## Action item:
Copy out the listing below, keeping every character as is.
········
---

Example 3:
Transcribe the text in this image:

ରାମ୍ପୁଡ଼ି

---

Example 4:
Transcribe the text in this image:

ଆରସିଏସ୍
········
## Reply to the exercise:
---

Example 3:
Transcribe the text in this image:

ରାମ୍ପୁଡ଼ି

---

Example 4:
Transcribe the text in this image:

ଆରସିଏସ୍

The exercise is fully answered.